In secondo luogo, sarebbe utile fornire incentivi alla digitalizzazione e all’utilizzo di strumenti di procurement innovativo. Per esempio, quando il Team digitale ha allocato dei fondi per aderire alla ANPR, le PA hanno risposto in massa perché conveniva loro. Ovviamente gli incentivi da soli non bastano. È indispensabile che lo stato centrale continui a prendere alcuni ambiti di digitalizzazione particolarmente complicati e ostici (come ad esempio la gestione delle identità digitali dei cittadini) per offrirli in modo centralizzato tramite piattaforme come SPID, in modo da rimuovere “alibi al non fare” alle piccole PA.

Infine, bisognerebbe fare squadra.
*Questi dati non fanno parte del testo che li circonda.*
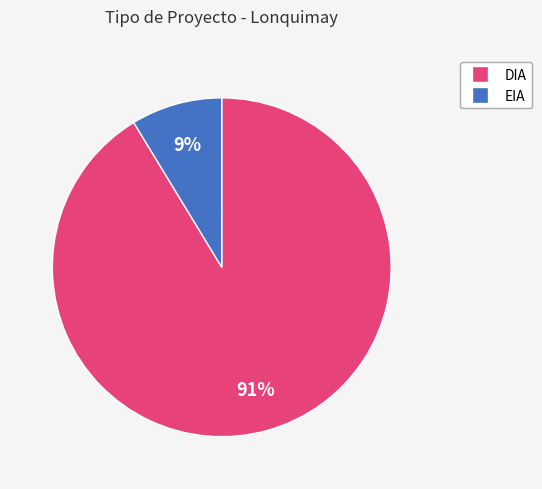

Rank the categories by value from highest to lowest.

DIA, EIA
Se da sola la piccola PA non riesce ad avere le risorse e le competenze per gestire processi di procurement e digitalizzazione, è bene che si aggreghi con altre PA, esprimendo così esigenze di digitalizzazione più chiare e maggiori competenze nell’interazione con i privati. Potenziali aggregatori sul territorio ci sono già: Regioni, Province, unioni di Comuni. Questi devono prendere consapevolezza del loro ruolo chiave e giocarlo fino in fondo.
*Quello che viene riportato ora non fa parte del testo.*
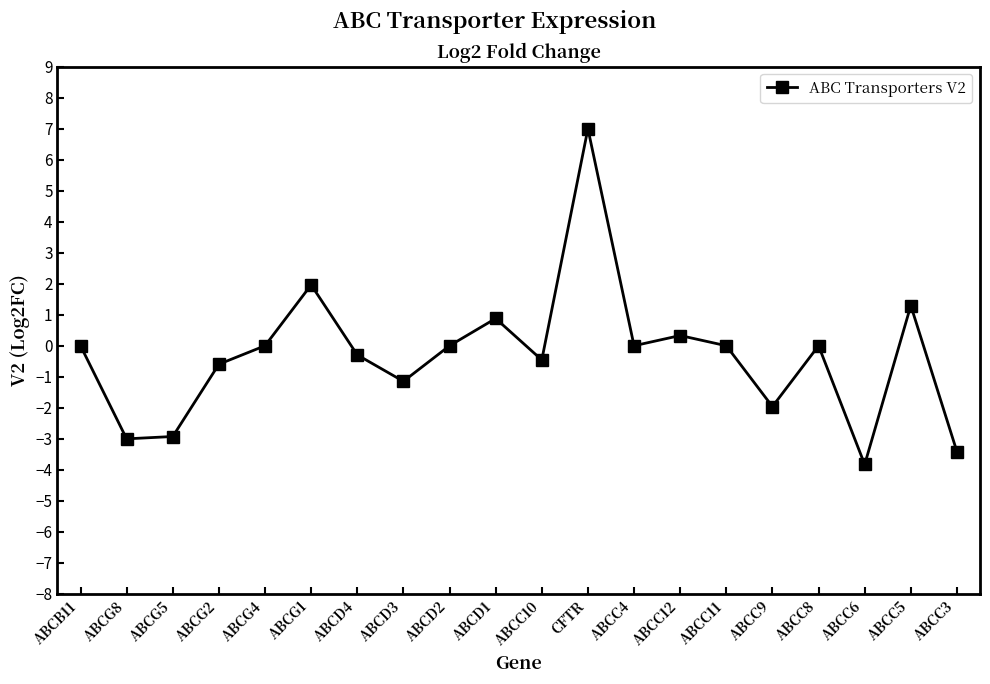

What position from the left is ABCB11?

1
Certo. Ci sarebbe un’ultima azione da inserire nel quadro, ma non realizzabile nell’attuale assetto organizzativo. Una drastica semplificazione strutturale. Oggi abbiamo troppi enti locali minuscoli che potrebbero essere aggregati ed esprimere così:

  • una visione di crescita digitale più lucida e proattiva;
  • competenze di procurement maggiormente solide.

Nessuna azienda che dovesse nascere oggi si organizzerebbe replicando decine di migliaia di volte le funzioni sistemi informativi e approvvigionamenti. La PA dovrebbe trovare il coraggio di superare i propri campanilismi e razionalizzarsi, semplificarsi e specializzarsi come i privati più virtuosi fanno ormai da anni. L’attuale spreco di risorse legato alla frammentazione delle PA centrali e locali si ripercuote tanto sui cittadini (meno servizi e di peggiore qualità), quanto sull’economia generale (che non può beneficiare del volano della PA e del procurement pubblico). Cominciamo a informare/formare, dare incentivi e fare squadra. Ma per fare incontrare i binari del digitale e del procurement forse bisognerebbe trovare il coraggio di agire sul terreno sopra il quale questi corrono.